● **TASK INSTRUCTIONS**:
Please copy every line below that contains the string "important".

Stored data:

^^^^^^^^^^^^^^^^

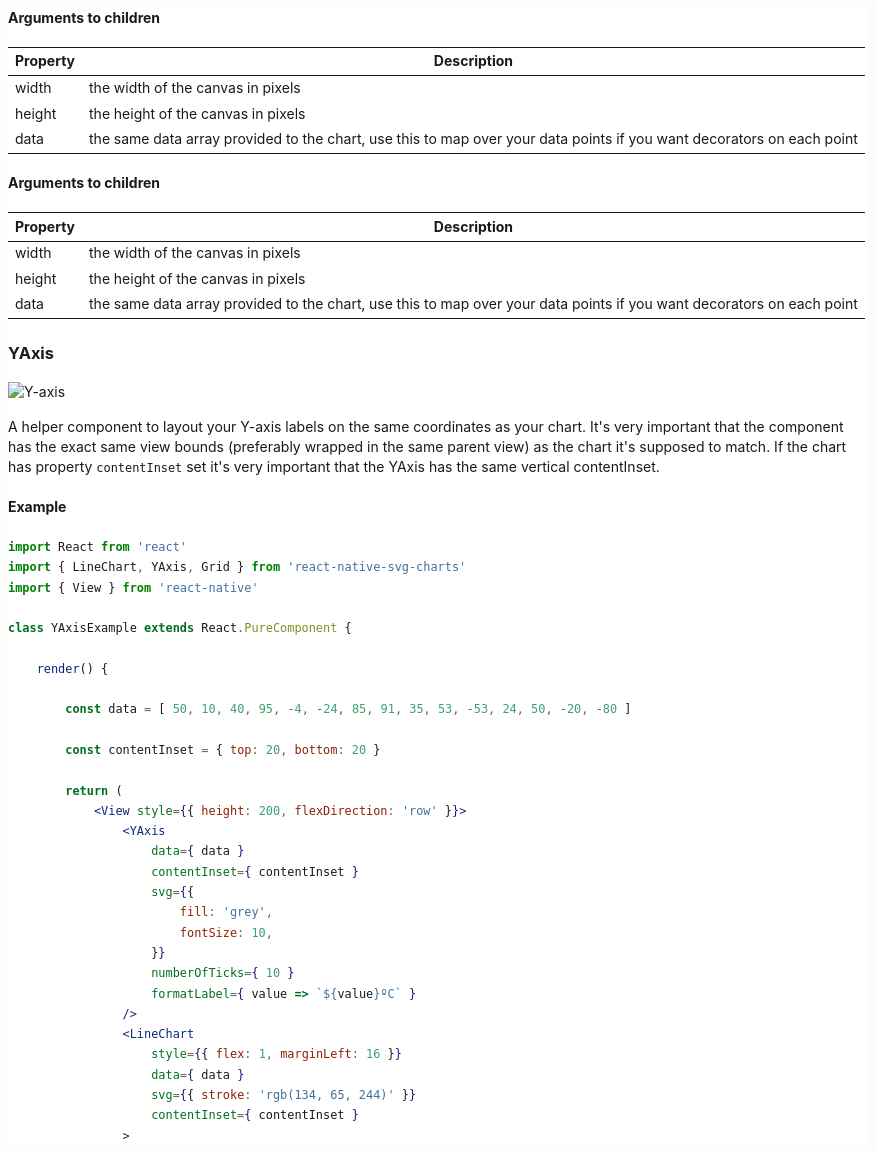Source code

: 
#### Arguments to children

| Property | Description
| --- | --- |
| width | the width of the canvas in pixels |
| height | the height of the canvas in pixels |
| data | the same data array provided to the chart, use this to map over your data points if you want decorators on each point |


#### Arguments to children

| Property | Description
| --- | --- |
| width | the width of the canvas in pixels |
| height | the height of the canvas in pixels |
| data | the same data array provided to the chart, use this to map over your data points if you want decorators on each point |


### YAxis

![Y-axis](https://raw.githubusercontent.com/jesperlekland/react-native-svg-charts/master/screenshots/y-axis.png)

A helper component to layout your Y-axis labels on the same coordinates as your chart.
It's very important that the component has the exact same view bounds (preferably wrapped in the same parent view) as the chart it's supposed to match.
If the chart has property `contentInset` set it's very important that the YAxis has the same vertical contentInset.

#### Example

```jsx
import React from 'react'
import { LineChart, YAxis, Grid } from 'react-native-svg-charts'
import { View } from 'react-native'

class YAxisExample extends React.PureComponent {

    render() {

        const data = [ 50, 10, 40, 95, -4, -24, 85, 91, 35, 53, -53, 24, 50, -20, -80 ]

        const contentInset = { top: 20, bottom: 20 }

        return (
            <View style={{ height: 200, flexDirection: 'row' }}>
                <YAxis
                    data={ data }
                    contentInset={ contentInset }
                    svg={{
                        fill: 'grey',
                        fontSize: 10,
                    }}
                    numberOfTicks={ 10 }
                    formatLabel={ value => `${value}ºC` }
                />
                <LineChart
                    style={{ flex: 1, marginLeft: 16 }}
                    data={ data }
                    svg={{ stroke: 'rgb(134, 65, 244)' }}
                    contentInset={ contentInset }
                >
```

^^^^^^^^^^^^^^^^

● **SOLUTION FOR THIS TASK**:
It's very important that the component has the exact same view bounds (preferably wrapped in the same parent view) as the chart it's supposed to match.
If the chart has property `contentInset` set it's very important that the YAxis has the same vertical contentInset.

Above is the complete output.